Fermeture "temporaire" de l’usine de l’équipementier PTPM d’Aÿ dans la Marne

Mercredi 5 mai 2010, par nico // PTPM

La direction du fabricant de tissus pour automobiles PTPM a décidé mercredi de fermer "temporairement" le site d’Aÿ (Marne) pour raisons de "sécurité", une semaine après la séquestration de trois dirigeants par des salariés pendant plus de 24 heures, selon des sources concordantes.

Selon Tony Duterne, élu CGT au comité d’entreprise, les salariés craignent que cette fermeture soit en réalité définitive, ce que le direction a démenti à l’AFP.

La fermeture définitive du site avait été annoncée il y a un an, mais sans date précise.

Dans une note affichée sur le site, dont l’AFP a eu copie, la direction justifie cette fermeture temporaire, qui prend effet à partir de jeudi matin, par la "grève illicite déclenchée par une minorité de salariés" le 26 avril, et rappelle que trois membres de la direction ont été "séquestrés".

Estimant à 100.000 euros le préjudice lié aux stocks brûlés par les grévistes, la direction suspend l’activité et les contrats de travail des salariés, dont la rémunération est toutefois maintenue.

La suspension des contrats est une conséquence juridique de cette fermeture "temporaire" afin que les salariés soient autorisés à ne pas venir sur le site, et que la direction ne se voit pas reprocher le fait de ne pas leur fournir de travail, selon une porte-parole de la direction.

Lundi, représentants des salariés et direction se sont réunis à la sous-préfecture d’Epernay pour négocier au sujet de la ré-industrialisation du site, sans aboutir.
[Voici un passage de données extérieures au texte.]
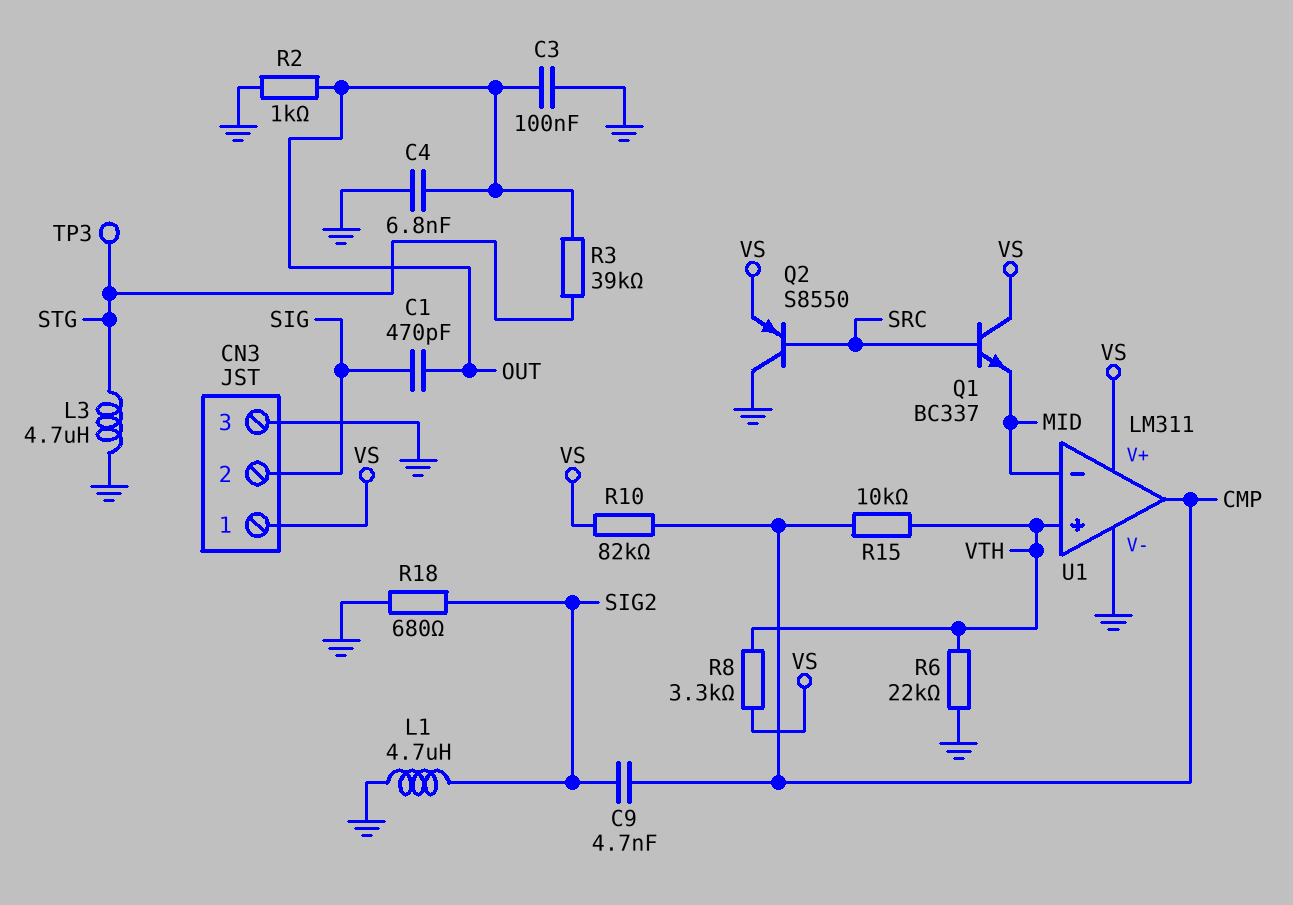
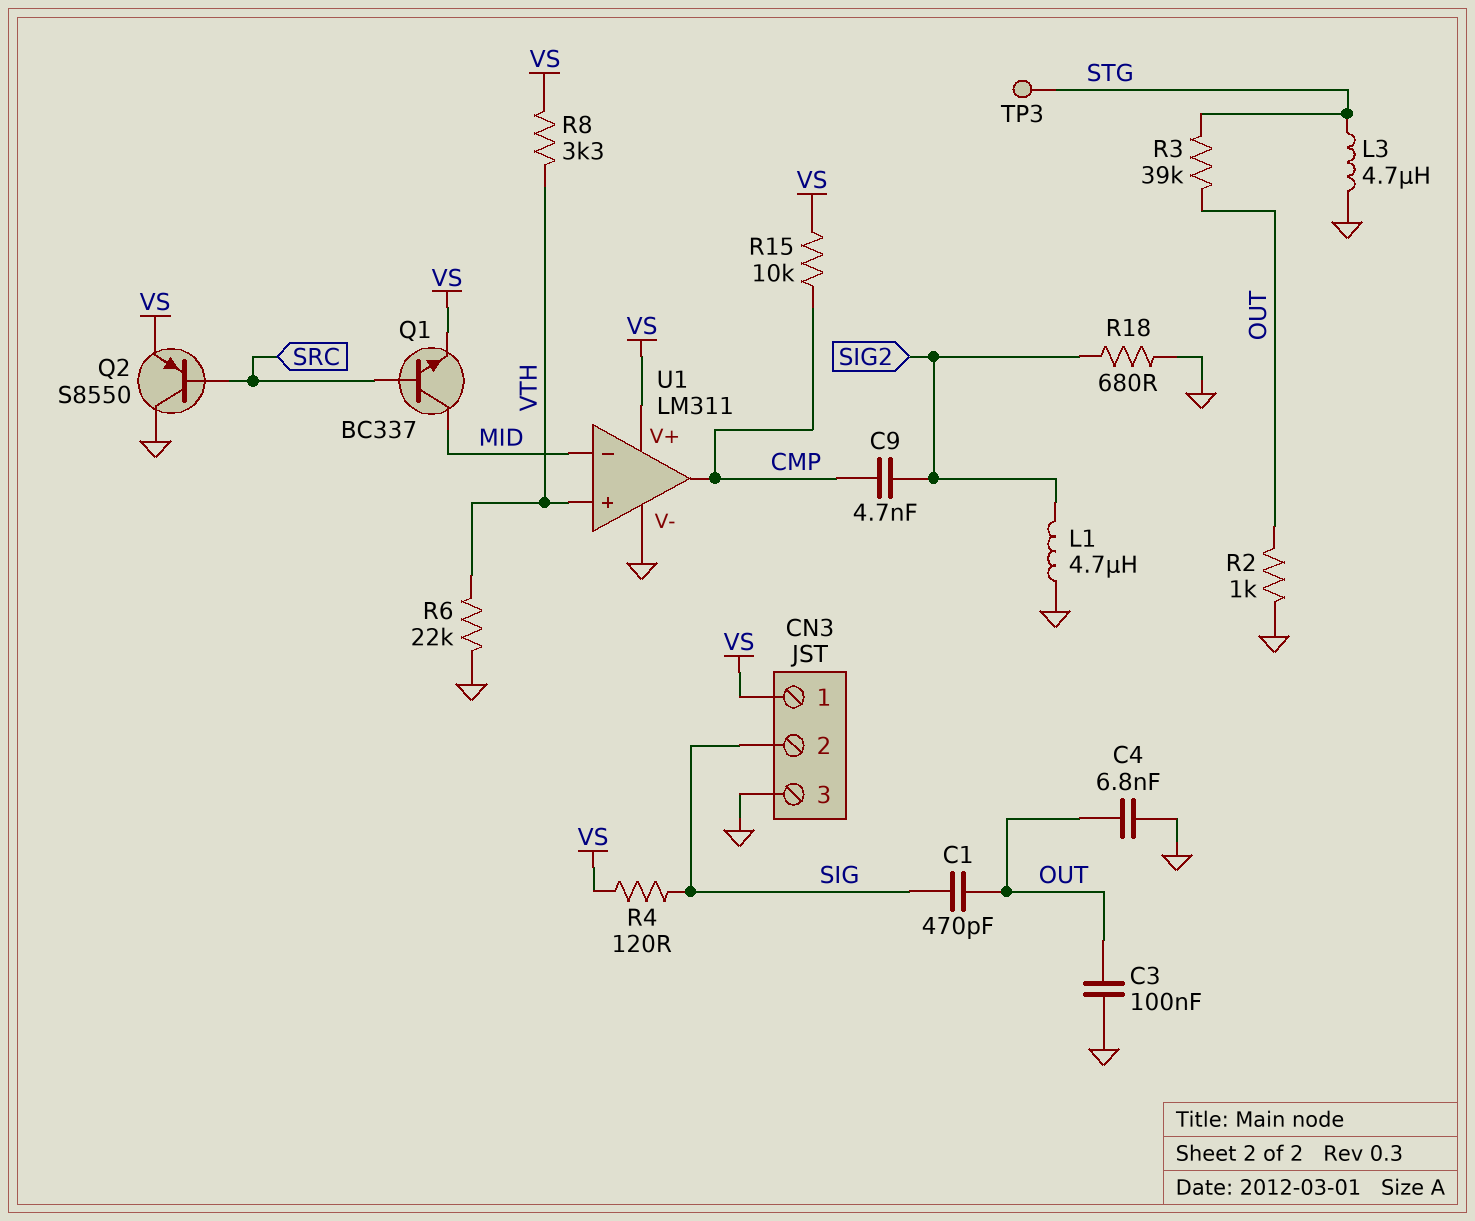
Q1: NPN BC337 (B SRC, C VS, E MID) -> NPN BC337 (B SRC, C MID, E VS)
R4: none -> 120 (SIG, VS)
R10: 82k (CMP, VS) -> none
R15: 10k (CMP, VTH) -> 10k (CMP, VS)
Les salariés veulent que le foncier soit cédé à un prix attractif pour faciliter la reprise d’une activité.

Trèves avait annoncé en avril 2009 la fermeture de deux sites du groupe en France, celui d’Aÿ et celui de la Sodimatex, à Crépy-en-Valois (Oise).

Depuis cette annonce, les quelque 130 salariés de PTPM, sous-traitant de PSA, ont multiplié les actions en justice pour faire annuler et suspendre les différentes procédures de licenciement.